[[ Data records, beginning ]]
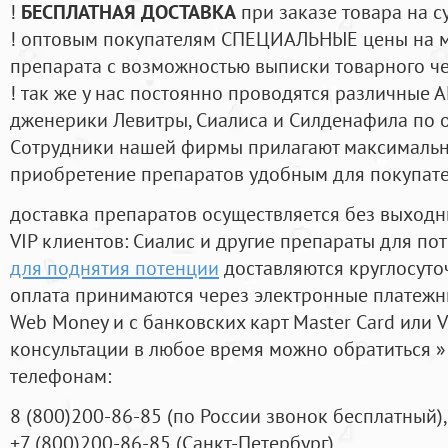
!
БЕСПЛАТНАЯ ДОСТАВКА
при заказе товара на с
! оптовым покупателям СПЕЦИАЛЬНЫЕ цены на 
препарата с возможностью выписки товарного ч
! так же у нас постоянно проводятся различные
дженерики Левитры, Сиалиса и Силденафила по 
Cотрудники нашей фирмы прилагают максимальны
приобретение препаратов удобным для покупат
доставка препаратов осуществляется без выходн
VIP клиентов: Сиалис и другие препараты для пот
для поднятия потенции
доставляются круглосуто
оплата принимаются через электронные платежн
Web Money и с банковских карт Master Card или V
консультации в любое время можно обратиться
телефонам:
8
(800
)200-86-85
(
по России звонок бесплатный),
+7
(800
)200-86-85
(
Санкт-Петербург)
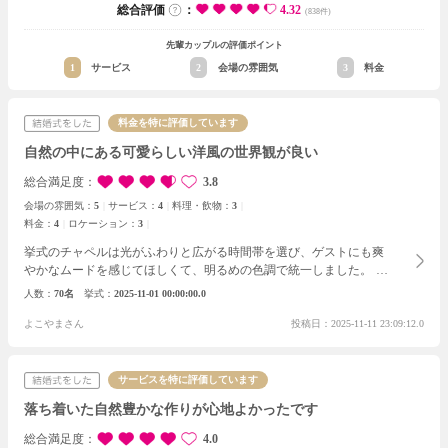
総合評価
：
4.32
(838件)
先輩カップルの評価ポイント
1
サービス
2
会場の雰囲気
3
料金
料金を特に評価しています
自然の中にある可愛らしい洋風の世界観が良い
総合満足度
3.8
会場の雰囲気：
5
サービス：
4
料理・飲物：
3
料金：
4
ロケーション：
3
挙式のチャペルは光がふわりと広がる時間帯を選び、ゲストにも爽
やかなムードを感じてほしくて、明るめの色調で統一しました。披
露宴では、ゲストがくつろげるように椅子の配置を広めにとり、テ
人数
70名
挙式
2025-11-01 00:00:00.0
ーブルには小瓶に入れたメッセージを置いておもてなしをしまし
た。
よこやまさん
投稿日：2025-11-11 23:09:12.0
サービスを特に評価しています
落ち着いた自然豊かな作りが心地よかったです
総合満足度
4.0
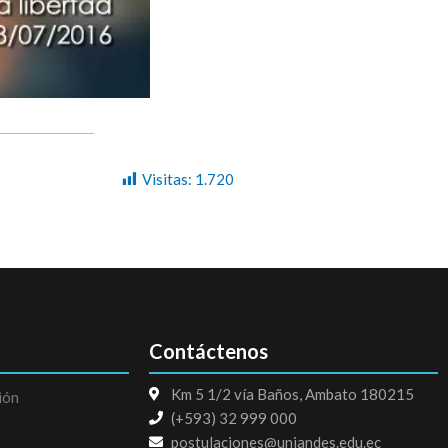
Visitas:
1.720
Contáctenos
Km 5 1/2 vía Baños, Ambato 180215
ión
(+593) 32 999 000
postulaciones@uniandes.edu.ec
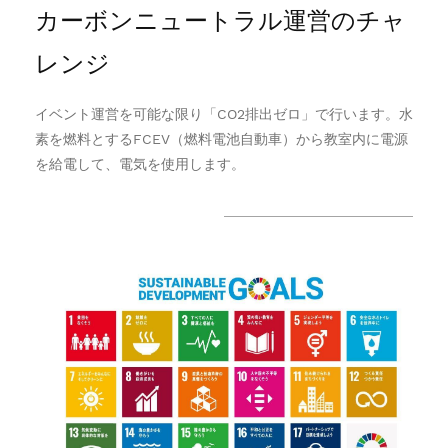
カーボンニュートラル運営のチャ
レンジ
イベント運営を可能な限り「CO2排出ゼロ」で行います。水
素を燃料とするFCEV（燃料電池自動車）から教室内に電源
を給電して、電気を使用します。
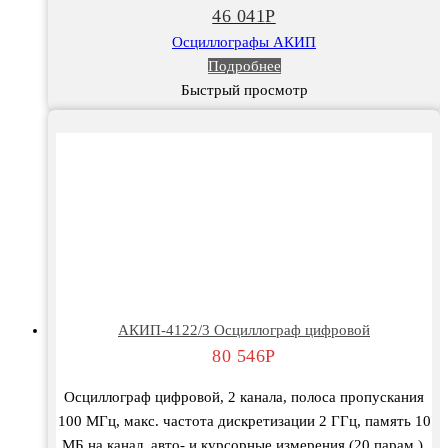
46 041
Р
Осциллографы АКИП
Подробнее
Быстрый просмотр
АКИП-4122/3 Осциллограф цифровой
80 546
Р
Осциллограф цифровой, 2 канала, полоса пропускания
100 МГц, макс. частота дискретизации 2 ГГц, память 10
МБ на канал, авто- и курсорные измерения (20 парам.),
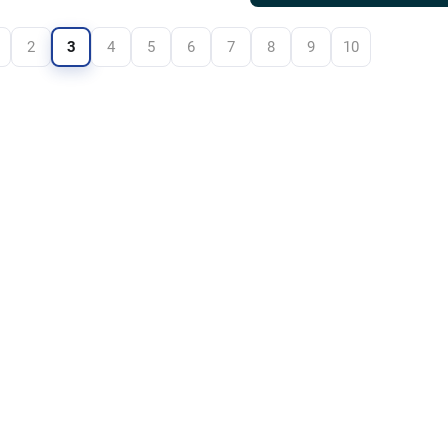
2
3
4
5
6
7
8
9
10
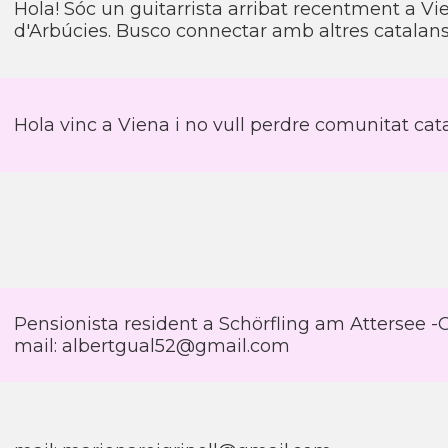
Hola! Sóc un guitarrista arribat recentment a Vi
d'Arbúcies. Busco connectar amb altres catalan
Hola vinc a Viena i no vull perdre comunitat cat
Pensionista resident a Schörfling am Attersee -
mail: albertgual52@gmail.com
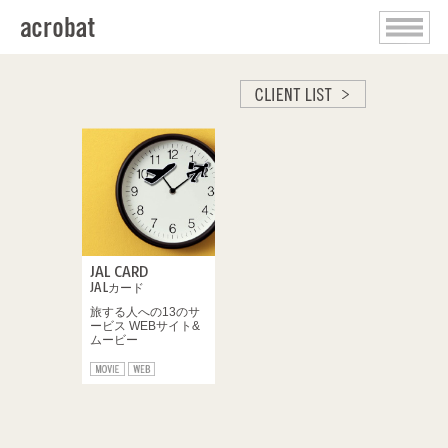
JAL CARD
JALカード
旅する人への13のサ
ービス WEBサイト&
ムービー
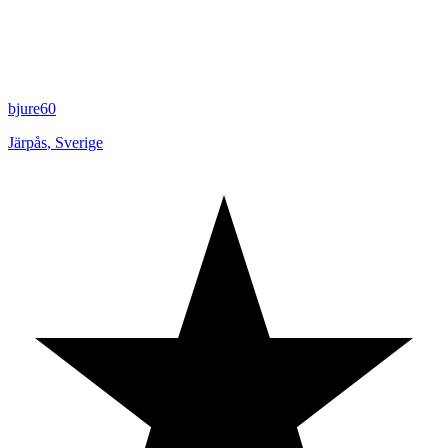
bjure60
Järpås
,
Sverige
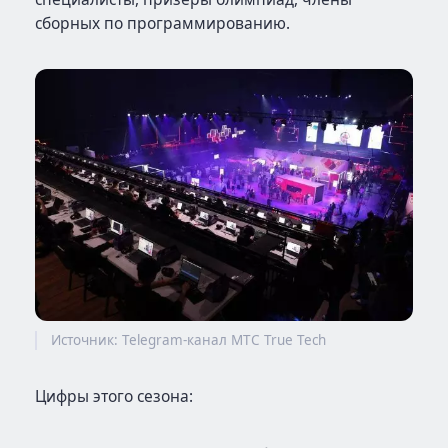
сборных по программированию.
Источник: Telegram-канал МТС True Tech
Цифры этого сезона:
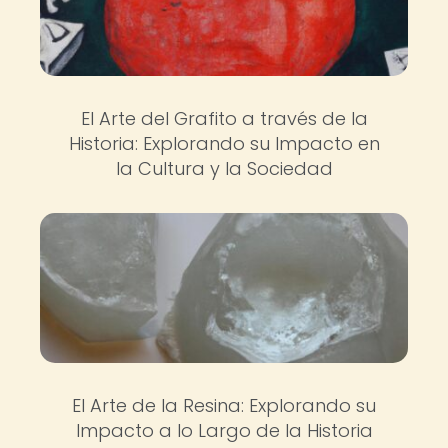
El Arte del Grafito a través de la
Historia: Explorando su Impacto en
la Cultura y la Sociedad
El Arte de la Resina: Explorando su
Impacto a lo Largo de la Historia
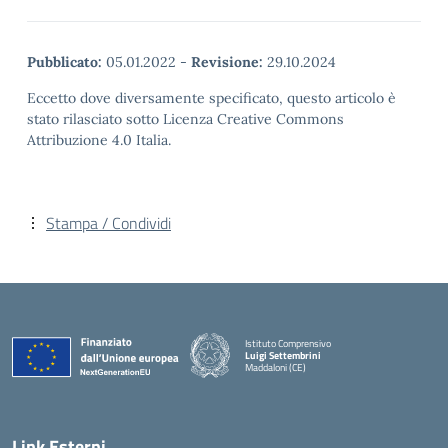
Pubblicato:
05.01.2022
-
Revisione:
29.10.2024
Eccetto dove diversamente specificato, questo articolo è
stato rilasciato sotto Licenza Creative Commons
Attribuzione 4.0 Italia.
Stampa / Condividi
Istituto Comprensivo
Luigi Settembrini
Maddaloni (CE)
— Visita la pagina iniziale della scuola
Link Esterni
[[ Data records, end ]]
● **Brief**
Keep every word of the records above exactly, and return them with no pictures.

● **Answer box**
!
БЕСПЛАТНАЯ ДОСТАВКА
при заказе товара на с
! оптовым покупателям СПЕЦИАЛЬНЫЕ цены на 
препарата с возможностью выписки товарного ч
! так же у нас постоянно проводятся различные
дженерики Левитры, Сиалиса и Силденафила по 
Cотрудники нашей фирмы прилагают максимальны
приобретение препаратов удобным для покупат
доставка препаратов осуществляется без выходн
VIP клиентов: Сиалис и другие препараты для пот
для поднятия потенции
доставляются круглосуто
оплата принимаются через электронные платежн
Web Money и с банковских карт Master Card или V
консультации в любое время можно обратиться
телефонам:
8
(800
)200-86-85
(
по России звонок бесплатный),
+7
(800
)200-86-85
(
Санкт-Петербург)
総合評価
：
4.32
(838件)
先輩カップルの評価ポイント
1
サービス
2
会場の雰囲気
3
料金
料金を特に評価しています
自然の中にある可愛らしい洋風の世界観が良い
総合満足度
3.8
会場の雰囲気：
5
サービス：
4
料理・飲物：
3
料金：
4
ロケーション：
3
挙式のチャペルは光がふわりと広がる時間帯を選び、ゲストにも爽
やかなムードを感じてほしくて、明るめの色調で統一しました。披
露宴では、ゲストがくつろげるように椅子の配置を広めにとり、テ
人数
70名
挙式
2025-11-01 00:00:00.0
ーブルには小瓶に入れたメッセージを置いておもてなしをしまし
た。
よこやまさん
投稿日：2025-11-11 23:09:12.0
サービスを特に評価しています
落ち着いた自然豊かな作りが心地よかったです
総合満足度
4.0
Visitas:
1.720
Contáctenos
Km 5 1/2 vía Baños, Ambato 180215
ión
(+593) 32 999 000
postulaciones@uniandes.edu.ec
カーボンニュートラル運営のチャ
レンジ
イベント運営を可能な限り「CO2排出ゼロ」で行います。水
素を燃料とするFCEV（燃料電池自動車）から教室内に電源
を給電して、電気を使用します。
46 041
Р
Осциллографы АКИП
Подробнее
Быстрый просмотр
АКИП-4122/3 Осциллограф цифровой
80 546
Р
Осциллограф цифровой, 2 канала, полоса пропускания
100 МГц, макс. частота дискретизации 2 ГГц, память 10
МБ на канал, авто- и курсорные измерения (20 парам.),
2
3
4
5
6
7
8
9
10
Hola! Sóc un guitarrista arribat recentment a Vi
d'Arbúcies. Busco connectar amb altres catalan
Hola vinc a Viena i no vull perdre comunitat cat
Pensionista resident a Schörfling am Attersee -
mail: albertgual52@gmail.com
JAL CARD
JALカード
旅する人への13のサ
ービス WEBサイト&
ムービー
bjure60
Järpås
,
Sverige
сборных по программированию.
Источник: Telegram-канал МТС True Tech
Цифры этого сезона:
El Arte del Grafito a través de la
Historia: Explorando su Impacto en
la Cultura y la Sociedad
El Arte de la Resina: Explorando su
Impacto a lo Largo de la Historia
Pubblicato:
05.01.2022
-
Revisione:
29.10.2024
Eccetto dove diversamente specificato, questo articolo è
stato rilasciato sotto Licenza Creative Commons
Attribuzione 4.0 Italia.
Stampa / Condividi
Istituto Comprensivo
Luigi Settembrini
Maddaloni (CE)
— Visita la pagina iniziale della scuola
Link Esterni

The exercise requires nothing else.